FDA approves Vanflyta for newly diagnosed acute myeloid leukemia
The FDA approved quizartinib for use in combination with standard chemotherapy for treatment of patients with newly diagnosed acute myeloid leukemia with FLT3 internal tandem duplication mutations.
The indication authorizes use of quizartinib (Vanflyta, Daiichi Sankyo) with cytarabine and anthracycline induction and cytarabine consolidation, and as maintenance monotherapy after consolidation chemotherapy.
The FDA also approved LeukoStrat CDx FLT3 Mutation Assay (Quest Diagnostics) as a companion diagnostic to identify patients who may benefit from quizartinib.
Quizartinib is an orally administered selective FLT3 inhibitor.
Approximately 25% of AML cases have FLT3-internal tandem duplication (ITD) mutations. These mutations are associated with unfavorable prognosis — including higher risk for relapse and shorter OS — than FLT3-ITD wild-type disease.
Patients who received quizartinib plus intensive chemotherapy had an approximate doubling of their median OS, representing about a 22% reduction in risk for death, according to Mikkael Sekeres, MD, chief of the division of hematology in the leukemia section at University of Miami Sylvester Comprehensive Cancer Center and chair of ASH’s communications committee.
“Those are big numbers for a patient who has a FLT3 mutation,” he told Healio.
Moreover, front-line therapy with quizartinib plus chemotherapy has demonstrated an OS advantage among older adults with FLT3-postive AML, he added.
"[This approval] gives us a really good option for patients with the FLT3-ITD mutation and for older adults,” he said. “It also represents a good option for those patients who may not tolerate midostaurin.”

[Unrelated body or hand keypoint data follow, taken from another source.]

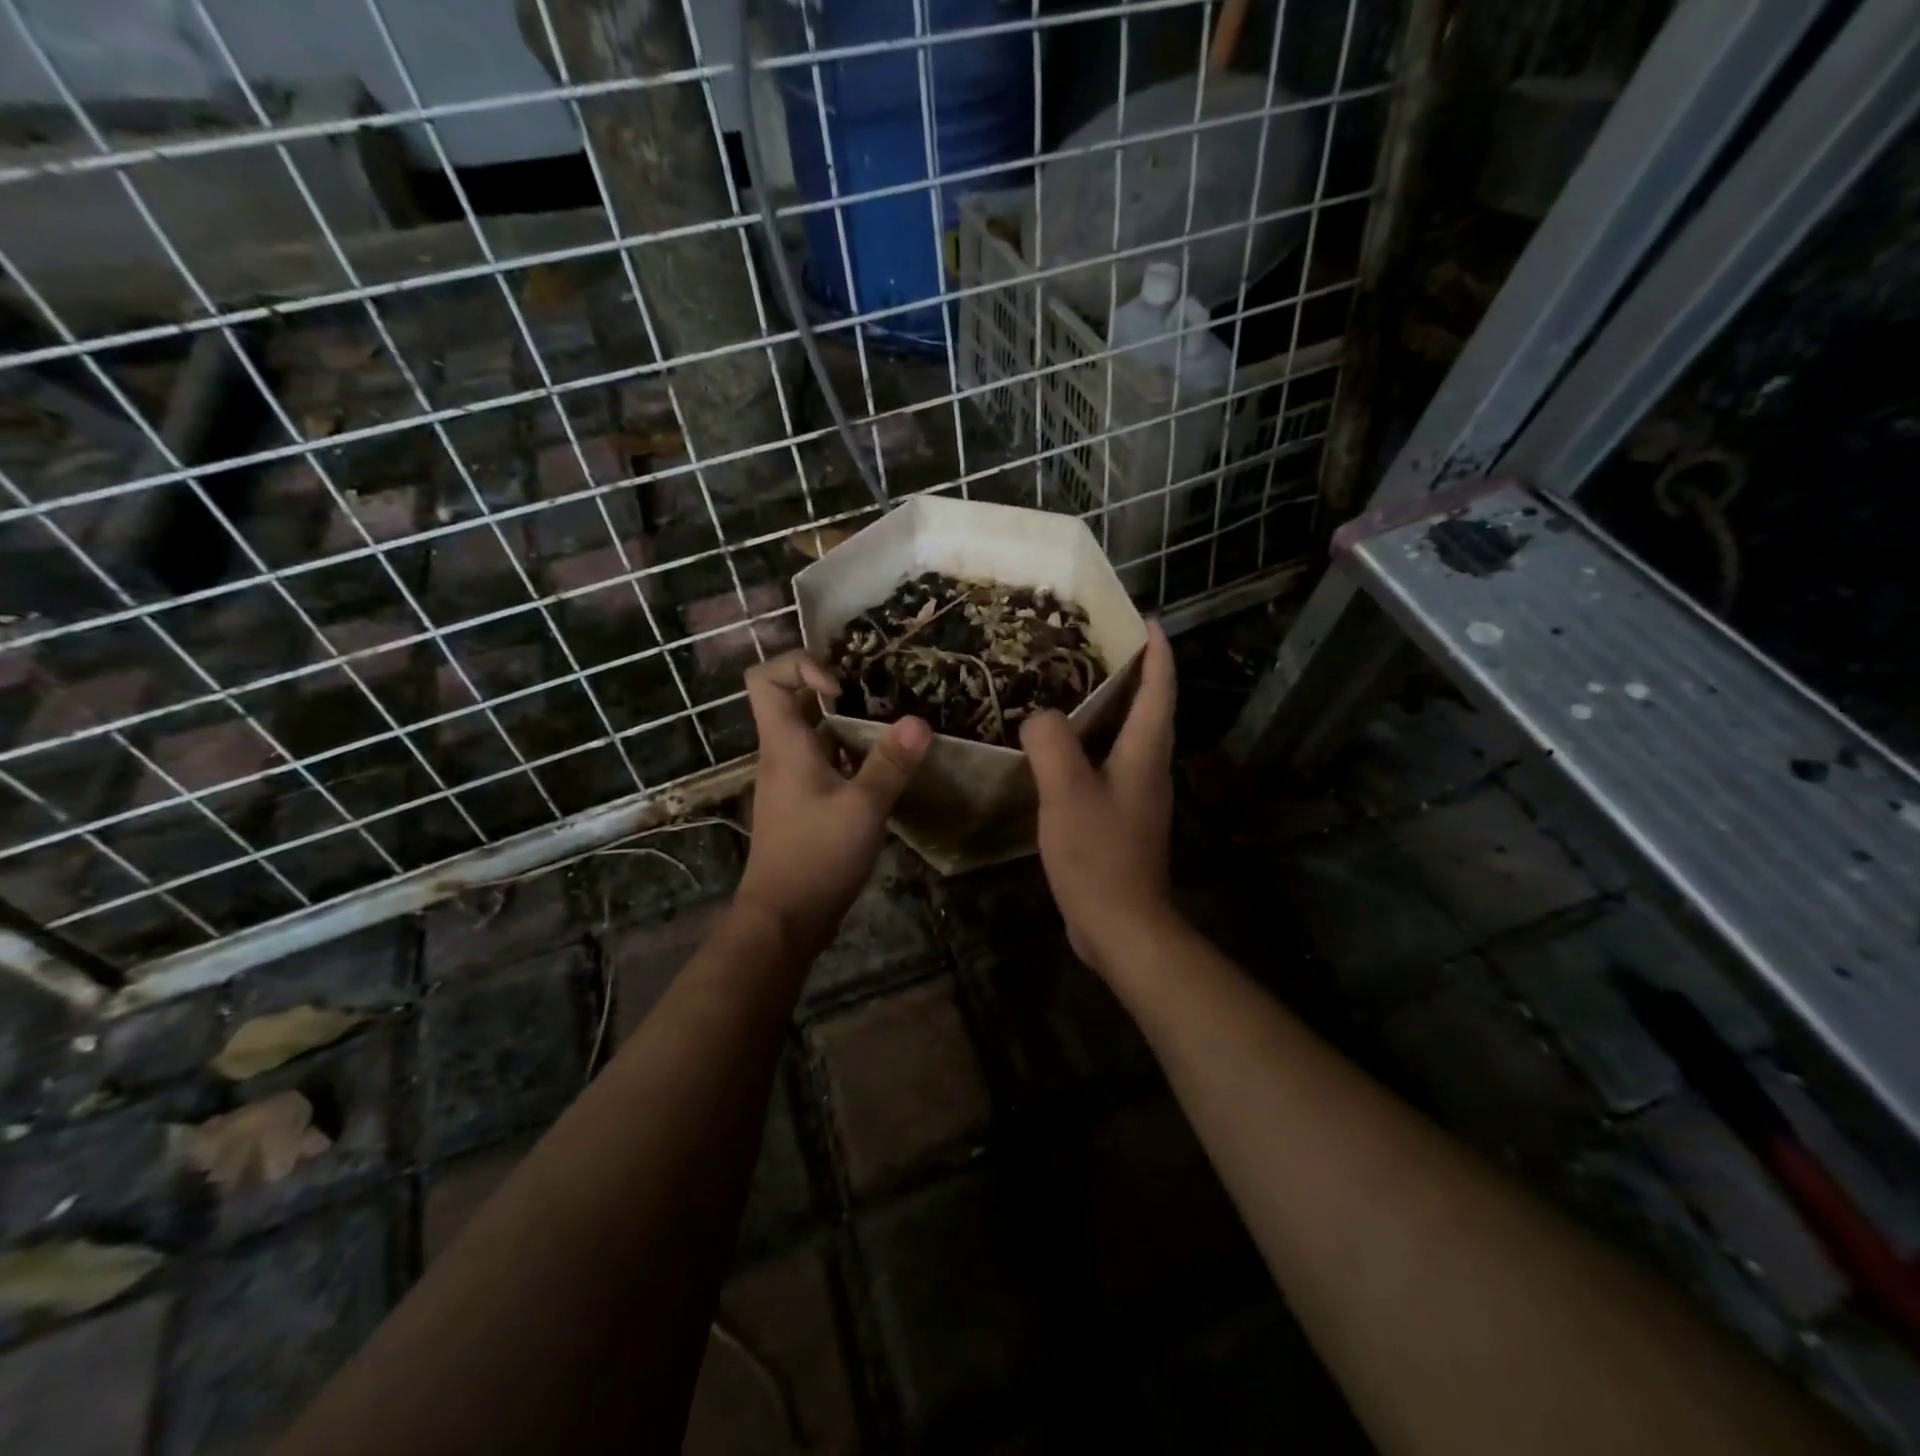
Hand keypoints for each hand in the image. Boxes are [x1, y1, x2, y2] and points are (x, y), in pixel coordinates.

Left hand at [735, 651, 931, 955]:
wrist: (784, 918)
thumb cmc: (816, 856)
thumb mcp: (863, 807)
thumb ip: (890, 763)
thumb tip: (919, 720)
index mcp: (784, 744)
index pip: (765, 678)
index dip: (800, 666)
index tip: (842, 688)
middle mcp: (781, 755)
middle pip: (792, 700)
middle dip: (834, 690)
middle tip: (877, 698)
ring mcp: (791, 780)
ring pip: (813, 733)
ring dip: (847, 725)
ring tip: (890, 729)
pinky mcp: (803, 803)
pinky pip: (824, 762)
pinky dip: (849, 756)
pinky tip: (883, 770)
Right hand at [1020, 621, 1178, 974]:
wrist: (1121, 925)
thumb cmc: (1099, 854)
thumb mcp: (1067, 792)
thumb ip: (1051, 743)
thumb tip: (1040, 717)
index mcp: (1145, 752)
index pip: (1159, 688)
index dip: (1156, 650)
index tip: (1143, 617)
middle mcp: (1149, 767)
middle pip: (1146, 707)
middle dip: (1128, 671)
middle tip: (1089, 645)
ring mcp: (1137, 794)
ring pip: (1124, 736)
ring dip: (1106, 707)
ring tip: (1066, 686)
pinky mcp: (1121, 817)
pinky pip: (1106, 764)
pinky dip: (1087, 744)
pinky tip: (1056, 747)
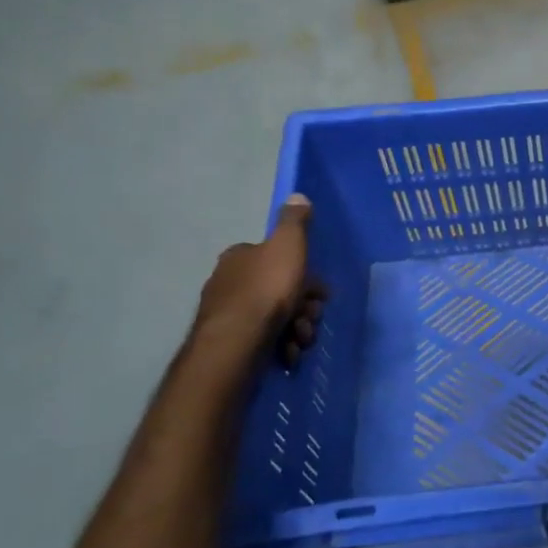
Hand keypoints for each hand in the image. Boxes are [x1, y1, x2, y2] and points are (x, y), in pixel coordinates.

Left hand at [192, 195, 325, 363]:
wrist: (238, 341)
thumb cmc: (267, 288)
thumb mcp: (287, 245)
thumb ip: (294, 222)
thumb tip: (298, 196)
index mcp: (240, 256)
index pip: (275, 257)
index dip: (303, 272)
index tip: (319, 289)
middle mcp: (229, 281)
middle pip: (279, 288)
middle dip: (303, 304)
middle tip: (312, 315)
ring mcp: (228, 314)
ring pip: (275, 316)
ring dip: (296, 327)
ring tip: (302, 337)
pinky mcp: (230, 342)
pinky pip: (264, 339)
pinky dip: (281, 345)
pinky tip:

The FDA based approval of quizartinib on results of the randomized phase 3 QuANTUM-First trial, which included 539 adults (median age, 56 years) with newly diagnosed FLT3-ITD-positive AML.
Researchers randomly assigned patients 1:1 to quizartinib (n = 268) or placebo (n = 271) in combination with standard anthracycline- and cytarabine-based induction and consolidation regimens, plus maintenance monotherapy.
Eligible patients — including those who underwent allogeneic hematopoietic stem cell transplantation — received single-agent quizartinib or placebo for up to 36 cycles.
OS served as the primary endpoint. Secondary endpoints included EFS, post-induction rates of complete remission and composite complete remission, and the percentage of patients who achieved complete remission or composite complete remission with FLT3-ITD minimal residual disease negativity.
Median follow-up was 39.2 months.
As Healio previously reported, results showed improved OS in the quizartinib group (median, 31.9 months vs. 15.1 months; HR = 0.78; 95% CI, 0.62-0.98). Researchers reported the same complete response rate in each treatment group (55%) but a longer median response duration in the quizartinib group (38.6 months vs. 12.4 months).
Grade 3 or higher neutropenia occurred more frequently with quizartinib (18.1% vs. 8.6%), and a higher percentage of patients assigned quizartinib discontinued treatment due to adverse events (20.4% vs. 8.6%). Researchers reported mortality-associated treatment-emergent adverse event rates of 11.3% with quizartinib vs. 9.7% with placebo.
The FDA previously granted priority review to quizartinib for this indication. However, the agency subsequently extended its target action date by 3 months due to updates to proposed Risk Evaluation and Mitigation Strategies for the agent.
The label will include a boxed warning about QT prolongation, torsades de pointes and cardiac arrest.
Quizartinib is not indicated as maintenance monotherapy after allogeneic HSCT and OS improvement with the agent has not been demonstrated in that setting, according to FDA.